— Record extracts —
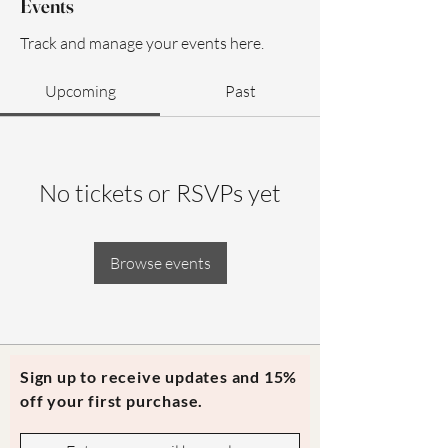
Events
Track and manage your events here.
Upcoming
Past
No tickets or RSVPs yet
Browse events
Sign up to receive updates and 15%
off your first purchase.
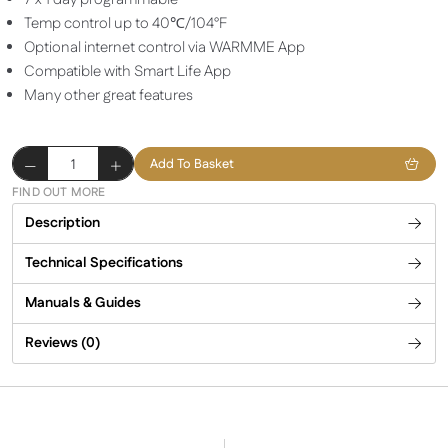
Temp control up to 40℃/104°F
Optional internet control via WARMME App
Compatible with Smart Life App
Many other great features
Herschel
Add To Basket
iQ
FIND OUT MORE
JC1
Description
Wired
Thermostat
Technical Specifications
quantity
Manuals & Guides
Reviews (0)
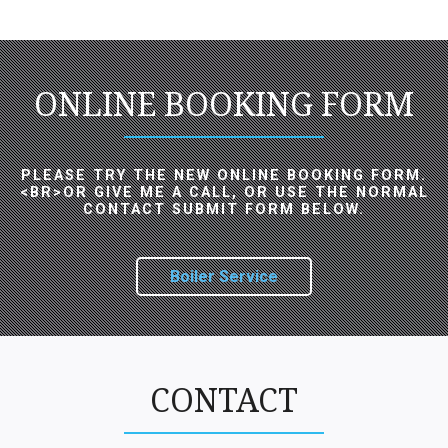
ONLINE BOOKING FORM
PLEASE TRY THE NEW ONLINE BOOKING FORM.
<BR>OR GIVE ME A CALL, OR USE THE NORMAL
CONTACT SUBMIT FORM BELOW.
Boiler Service
CONTACT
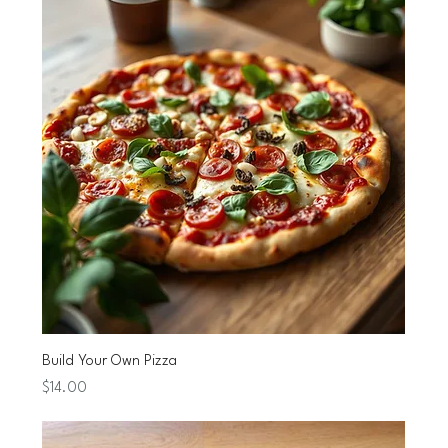
Build Your Own Pizza
Price
$14.00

— What is required —
Find and copy each line of the material that holds the word "BOOKING".

— Your solution —
ONLINE BOOKING FORM
PLEASE TRY THE NEW ONLINE BOOKING FORM.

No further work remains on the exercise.